A. Representative images of CM-H2DCFDA staining of WT and ROCK2−/− MEFs treated for 4 h with 3 µM of doxorubicin. Coverslip was mounted with Vector mounting medium containing DAPI and imaged immediately by fluorescence microscopy. Bar, 50 µm. B. Quantitative analysis of the images obtained from fluorescence microscopy with the Leica AF6000 software. Fluorescence levels in WT cells at baseline were arbitrarily set at 1, showing reduced doxorubicin-induced ROS production in ROCK2 deficient cells. C. Representative image of Western blot of ROCK2, cleaved caspase-3, -8, and -9 in cell lysates from attached WT and ROCK2−/− MEFs treated for 16 h with increasing dosages of doxorubicin as indicated. D. Quantitative analysis of immunoreactive bands of cleaved capsase-3 (n = 4–6 for each condition), expressed as percent change relative to WT cells treated with doxorubicin, showing reduced caspase activation in ROCK2 deficient cells treated with 3 or 5 µM doxorubicin. *P<0.05 vs. control of the same genotype. #P<0.05 vs. WT under the same treatment condition.
Figure 8.
ROCK2 deletion does not preserve central stress fibers in doxorubicin-treated cells with or without NAC or DPI, and does not enhance the anti-apoptotic effect of DPI.

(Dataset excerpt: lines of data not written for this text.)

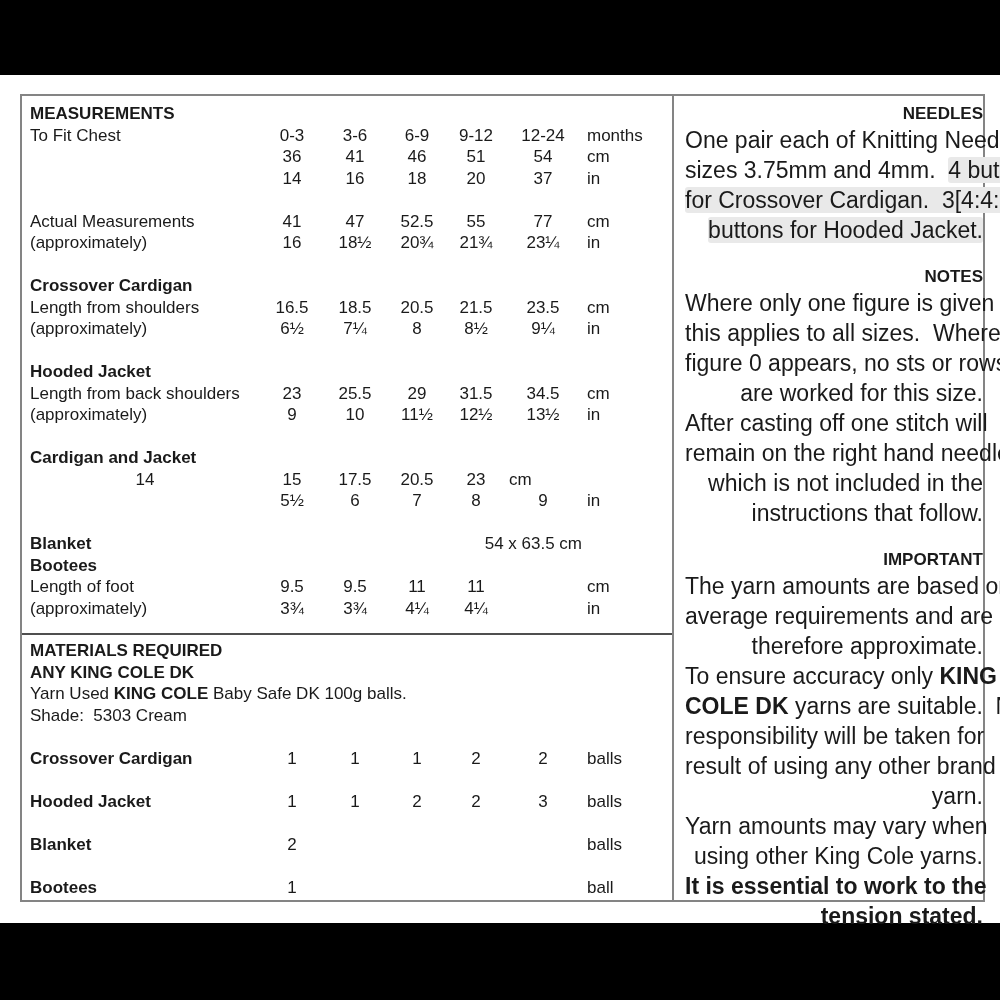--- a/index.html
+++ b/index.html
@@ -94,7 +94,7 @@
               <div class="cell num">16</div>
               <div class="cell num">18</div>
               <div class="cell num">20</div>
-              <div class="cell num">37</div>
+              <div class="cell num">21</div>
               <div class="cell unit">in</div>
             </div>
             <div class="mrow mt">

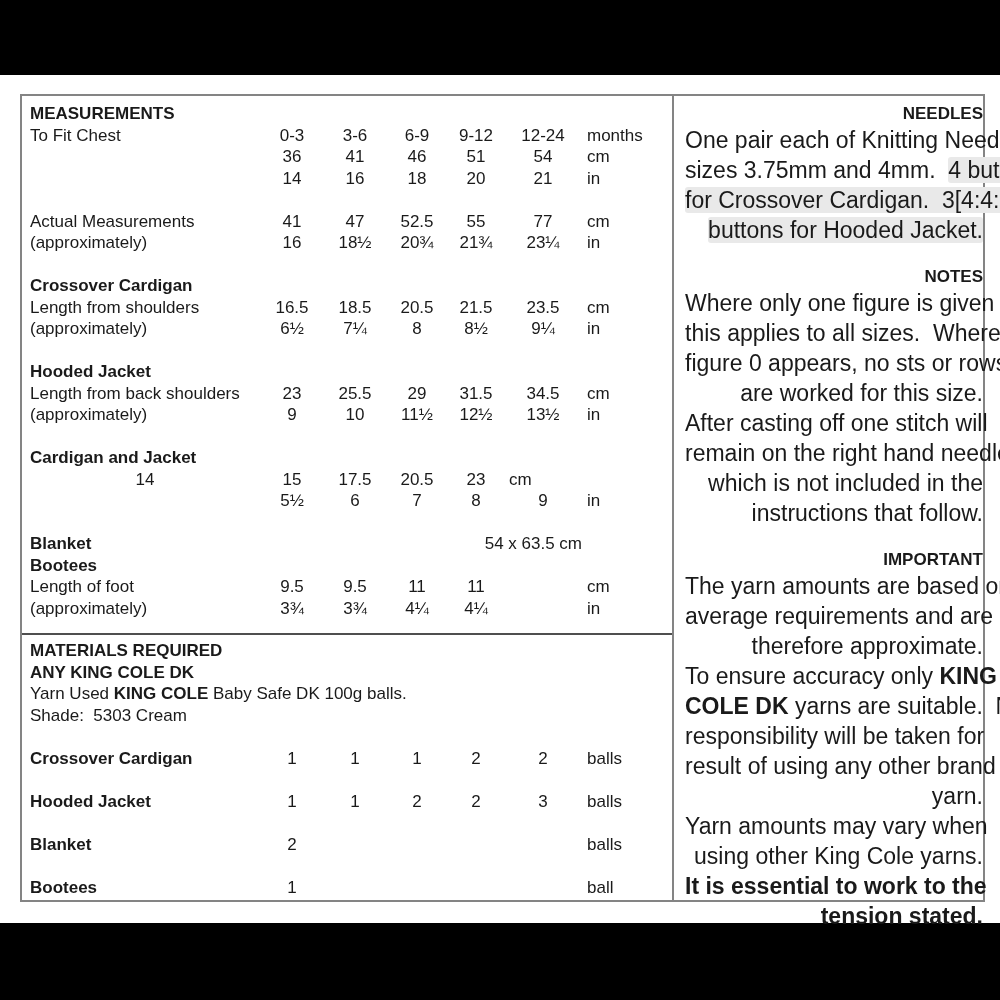--- a/index.html
+++ b/index.html
@@ -39,7 +39,7 @@
   .cell { white-space:pre; }
   .cell.num { text-align:center; }
   .cell.unit { padding-left:5px; text-align:left; }
-  .cell.span-val { grid-column:2/7; text-align:right; }
+  .cell.span-val { grid-column:2/7; text-align:left; }
   .materials {
     position:absolute; top:537px; left:0; right:0; bottom:0;
     border-top:2px solid #4f4f4f;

A. Representative images of rhodamine-phalloidin staining for F-actin (red) and DAPI staining (blue) of ROCK2−/− cells treated with 3 µM doxorubicin and/or 2 mM NAC or 1 µM DPI for 16 h. Cells showing disruption of central stress fibers are indicated with white arrowheads. Cells showing folded periphery membranes are indicated with white arrowheads. DPI treatment alone induces periphery membrane folding in ROCK2−/− cells. Bar, 50 µm. B and C. Floating and attached cells were collected at 16 h post-treatment with 3 µM doxorubicin and/or 2 mM NAC (B) and/or 1 µM DPI (C). Floating cell ratio was expressed as percentage of total cells (floating plus attached cells) under each treatment condition. No significant difference was observed between WT and ROCK2 deficient cells under the same treatment condition. ROCK2 deletion does not enhance the anti-detachment effects of NAC. DPI treatment increases doxorubicin-induced cell detachment in WT and ROCK2 deficient MEFs. D. Representative image of Western blot of cleaved caspase-3, -8, and -9 in cell lysates from attached WT and ROCK2 deficient MEFs treated for 16 h with 3 µM doxorubicin and/or 1 µM DPI. E. Densitometry analysis of immunoreactive bands of cleaved caspase-3 expressed as percent change relative to WT cells treated with 3 µM doxorubicin, showing no further reduction in caspase activation by DPI treatment in doxorubicin-treated ROCK2 deficient MEFs. *P<0.05 vs. control of the same genotype. #P<0.05 vs. WT under the same treatment condition. ¶P<0.05 vs. the same genotype under doxorubicin only condition.
Figure 9.
The diagram summarizes the effects of anti-oxidants (NAC and DPI) and ROCK1 deficiency in opposing ROS production, apoptosis, actin cytoskeleton reorganization, and cell detachment induced by doxorubicin. NAC reduces ROS production leading to reduced apoptosis. NAC also decreases actin cytoskeleton remodeling in part through decreasing MLC phosphorylation and actomyosin contraction leading to reduced cell detachment. However, NAC inhibits actin polymerization through reducing cofilin phosphorylation, and therefore does not prevent the disruption of central stress fibers. DPI reduces ROS production and apoptosis, supporting a contributory role in doxorubicin-induced ROS production. ROCK1 deficiency reduces ROS production, in part through inhibiting NADPH oxidase activation. Finally, ROCK1 deficiency presents a unique property of preserving central stress fiber stability through reducing MLC phosphorylation and preserving cofilin phosphorylation, leading to the preserved cell adhesion which then enhances the protective effects of antioxidant treatment against doxorubicin-induced ROS production, apoptosis and cell detachment.